Following the 2026 Israel–Lebanon ceasefire, Israeli demolitions and military operations still persisted, with both sides insisting that there was objectively no ceasefire. Additionally, following the ceasefire, Israel declared the creation of a "Yellow Line" in Southern Lebanon akin to that in Gaza. The Yellow Line also included Zawtar al-Sharqiyah and its surrounding areas, which were the main battleground for the crossing of the Litani river.

The IDF previously attempted to cross the river in at least one location in late March. That attempt, by Yahalom combat engineers and the 98th Paratroopers Division, failed when the units which were making preparations for the crossing were targeted by Hezbollah's rockets and mortars; as a result, at least one IDF soldier was killed and the IDF had to withdraw while abandoning their engineering equipment.

== Raid ==
Before troops reached the location of the raid, the Israeli Air Force directly targeted Hezbollah defenses in an attempt to "soften them" and make the crossing smoother. Advanced robots were also sent to scan the battlefield, where they located numerous Hezbollah militants who were attacked using robotic warfare.

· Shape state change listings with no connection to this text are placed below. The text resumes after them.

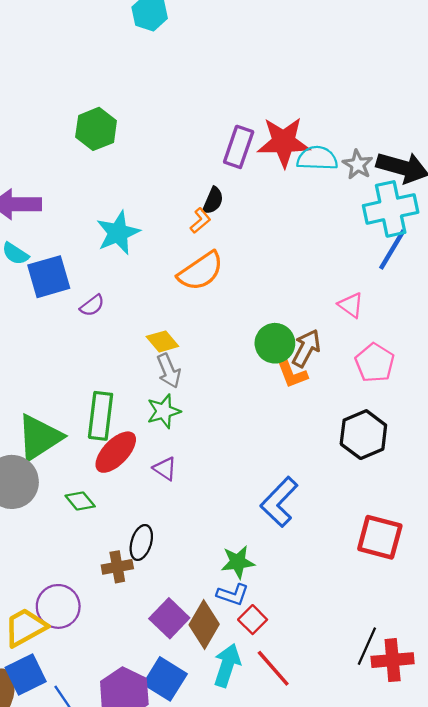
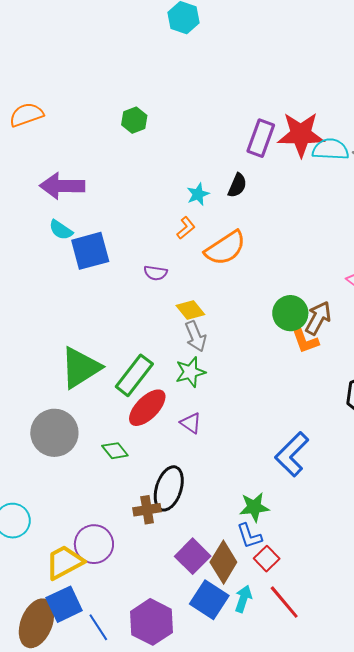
green hexagon: (96, 129) -> (134, 120), size x0.7
orange L-shape: (200, 221) -> (186, 228), moved
cyan star: (118, 233) -> (198, 194), moved, size x0.6
purple semicircle: (92, 305) -> (156, 273), moved, turned 45
green rectangle: (101, 416) -> (134, 375), turned 30
green triangle: (39, 437) -> (80, 368), moved
black ellipse: (141, 542) -> (169, 488), size x1.4
blue L-shape: (233, 595) -> (249, 536), turned 52
cyan arrow: (227, 665) -> (243, 599), size x0.7
blue square: (165, 679) -> (209, 600), moved

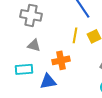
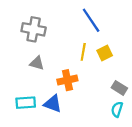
cyan rectangle: (24, 69) -> (26, 103), moved
blue triangle: (48, 81) -> (53, 104), turned 30

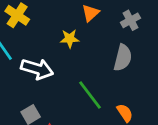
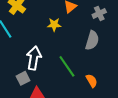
white arrow: (37, 69) -> (34, 58), moved, turned -100

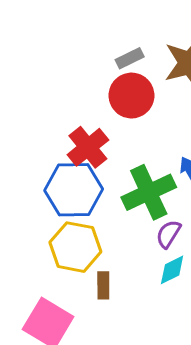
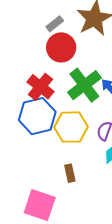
green cross: (149, 192) -> (84, 85), moved
yellow hexagon: (75, 247) -> (71, 127), moved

On 4 May 2026 Hezbollah claimed that they engaged Israeli troops that had launched an assault from Deir Siryan toward Zawtar al-Sharqiyah. Days later, the head of local authorities told the media that it is not known whether the IDF withdrew or if it still remains in the area, but said that the images published by the IDF were apparently taken in the "Khallet Raj" area, a location two kilometers from the town where locals like to go to in order to stay in a local chalet by the river.

When the IDF physically arrived at the location, they encountered rough terrain, which was made even more hostile by the fact that the local Hezbollah militias knew the terrain better than they did. Despite this, the IDF reported successfully crossing the river with armored vehicles.

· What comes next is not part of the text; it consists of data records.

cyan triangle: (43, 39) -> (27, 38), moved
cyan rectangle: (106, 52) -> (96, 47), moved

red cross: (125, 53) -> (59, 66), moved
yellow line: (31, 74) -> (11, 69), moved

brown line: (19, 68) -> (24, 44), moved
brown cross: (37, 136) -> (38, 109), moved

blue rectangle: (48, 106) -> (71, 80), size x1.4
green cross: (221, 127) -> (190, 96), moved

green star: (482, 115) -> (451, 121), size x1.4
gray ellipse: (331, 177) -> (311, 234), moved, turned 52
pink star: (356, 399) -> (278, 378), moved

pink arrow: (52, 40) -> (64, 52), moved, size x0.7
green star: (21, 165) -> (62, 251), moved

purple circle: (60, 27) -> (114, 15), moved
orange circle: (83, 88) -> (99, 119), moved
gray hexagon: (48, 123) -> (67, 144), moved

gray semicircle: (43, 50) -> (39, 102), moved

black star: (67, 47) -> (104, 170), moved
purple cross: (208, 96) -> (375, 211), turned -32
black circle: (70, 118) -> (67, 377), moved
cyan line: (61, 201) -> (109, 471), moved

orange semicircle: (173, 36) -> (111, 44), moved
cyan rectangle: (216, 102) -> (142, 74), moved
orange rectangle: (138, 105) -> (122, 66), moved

The Sayeret Golani Unit crossed the river and conducted a 48-hour operation against Hezbollah militants stationed in an underground facility adjacent to the riverbank. The unit operated in complete darkness, and the locations of the fortifications had been provided by Israeli intelligence. When the IDF located the underground facility, it encountered fierce Hezbollah resistance that lasted for two hours. The Hezbollah militants attempted to repel the unit by strategically emerging from different exits of the facility, firing at the soldiers, throwing grenades, and then retreating back underground. After securing the area, the Sayeret Golani Unit carried out clearing operations for five days, allegedly discovering numerous food supplies, rifles, grenades, and even vehicles. Hezbollah also attempted to challenge the IDF's presence in the area through drone warfare; however, due to the fiber-optic technology employed, the drones proved ineffective in the local wadi, as they were frequently damaged by trees and dense vegetation.

The 36th Division of the Golani Brigade and the Egoz Unit were also reported to have crossed the Litani River and helped to secure the battlefield.

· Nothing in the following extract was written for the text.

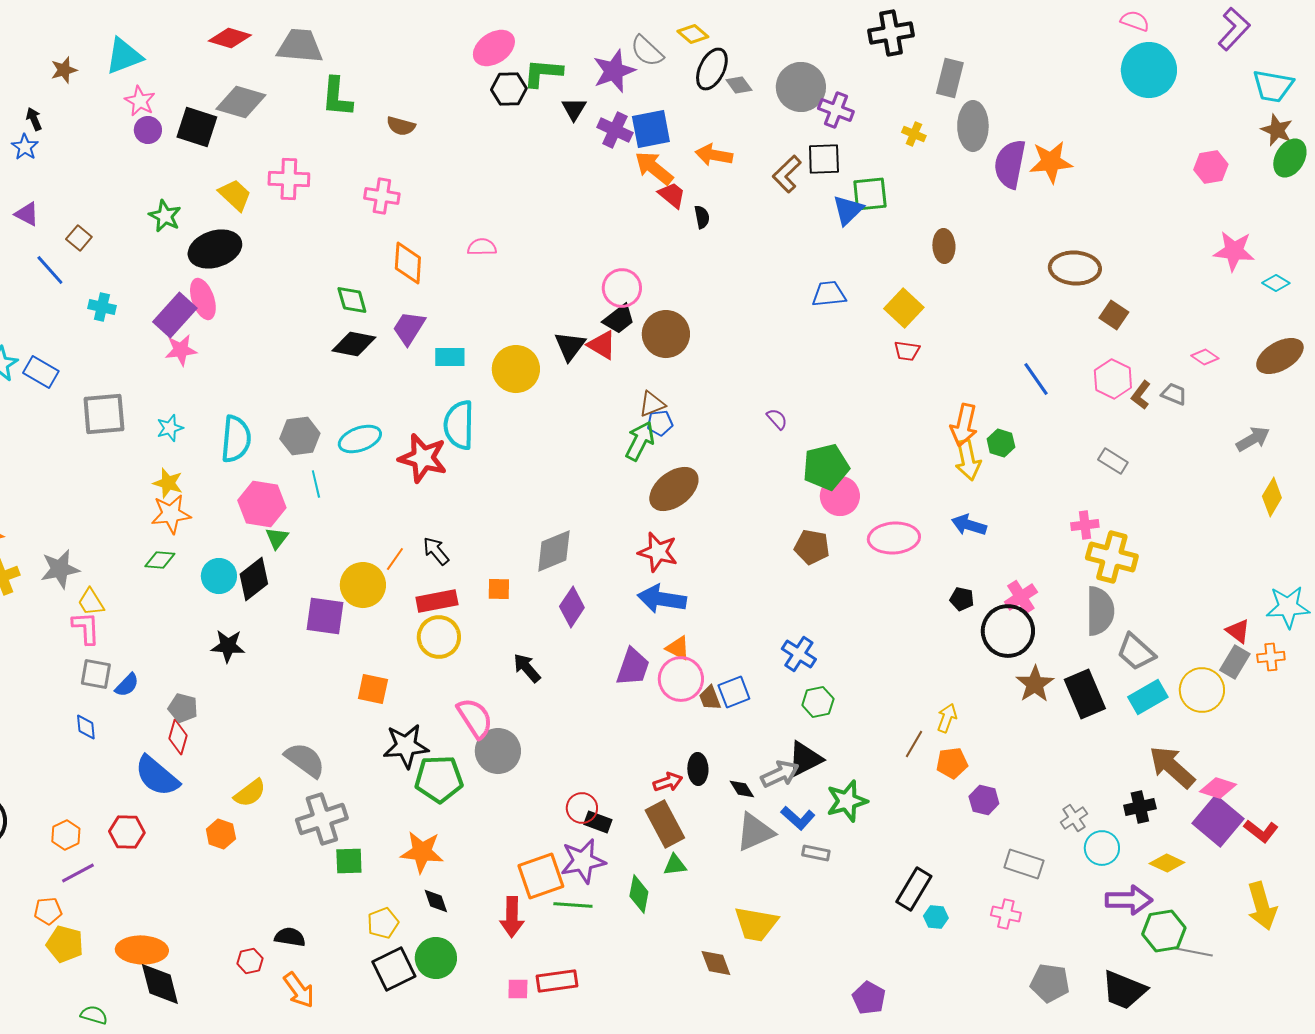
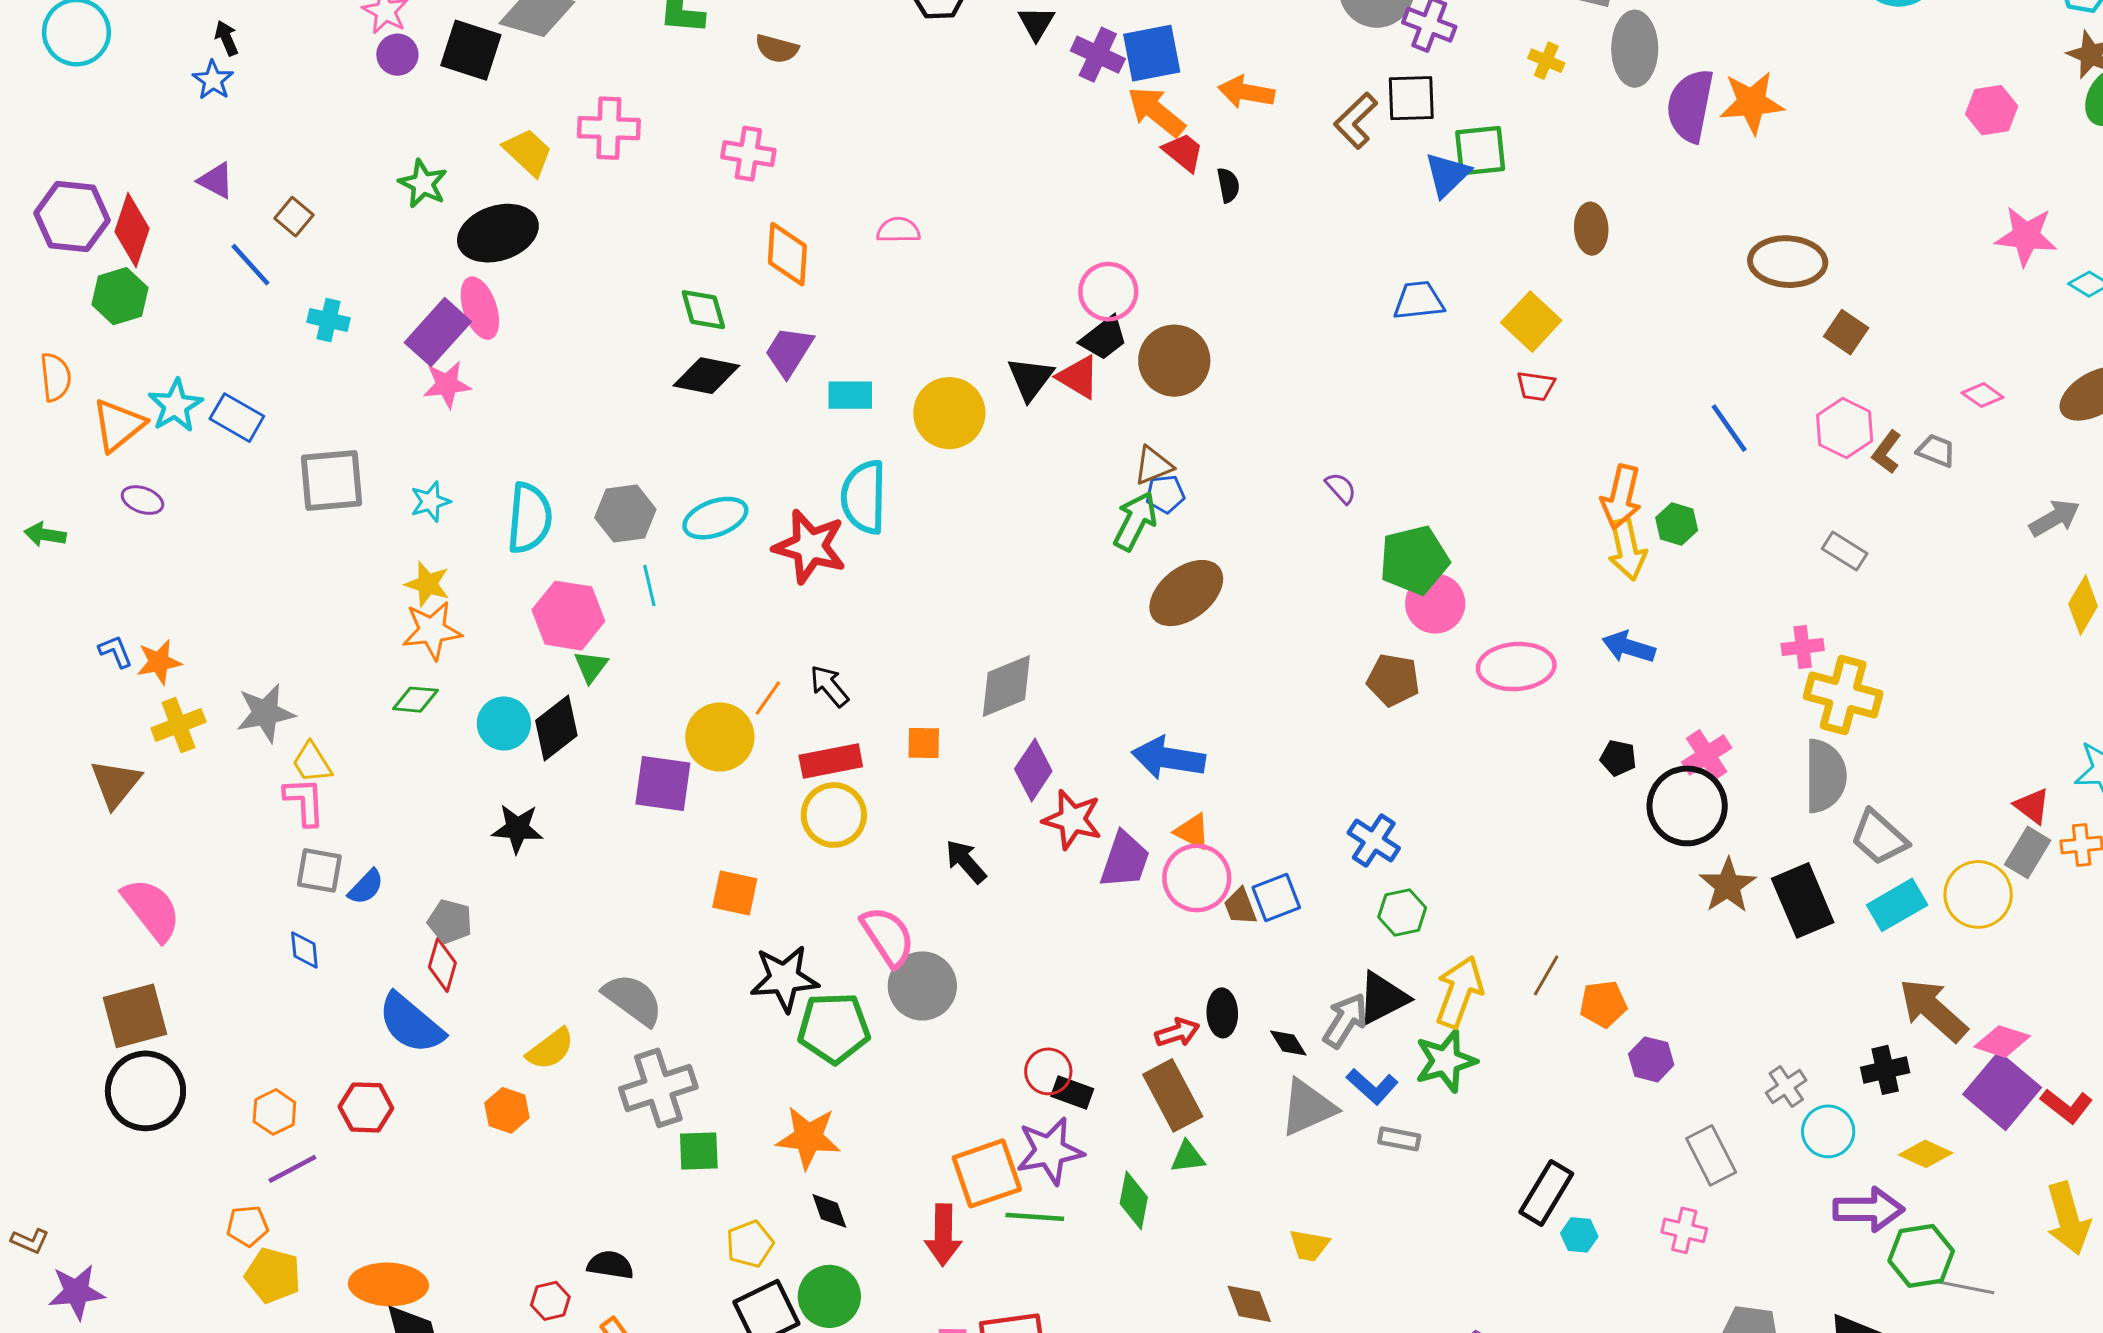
red star: (658, 552) -> (1072, 819), moved
yellow arrow: (947, 718) -> (1459, 992), moved, size x1.6
gray arrow: (780, 774) -> (1345, 1020), turned -33
gray rectangle: (1024, 864) -> (1711, 1155), turned 45
yellow trapezoid: (756, 924) -> (1309, 1245), size x0.6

Israeli forces went beyond securing the riverbank and sought to establish control over the outskirts of the town of Zawtar al-Sharqiyah, where they encountered significant resistance. The IDF utilized previously Hezbollah-controlled tunnels to its advantage, adopting a strategy similar to Hezbollah's by launching assaults from underground facilities. Despite the loss of a military dog from the Oketz Unit and two lightly wounded soldiers from the Golani Brigade after exiting a tunnel, the IDF ultimately succeeded in securing control of the area.

== Aftermath ==
Following the end of the raid the IDF Spokesperson's Unit declared that Hezbollah fortifications and headquarters were fully destroyed, and Israeli media commented that, with this military achievement, the IDF had proven it could successfully cross the Litani River "if necessary". The area that was captured was north of Al-Qantara, captured one month prior to the operation. The area being secured will also allegedly allow Israel's "future crossings of armored and infantry forces" to target Hezbollah positions.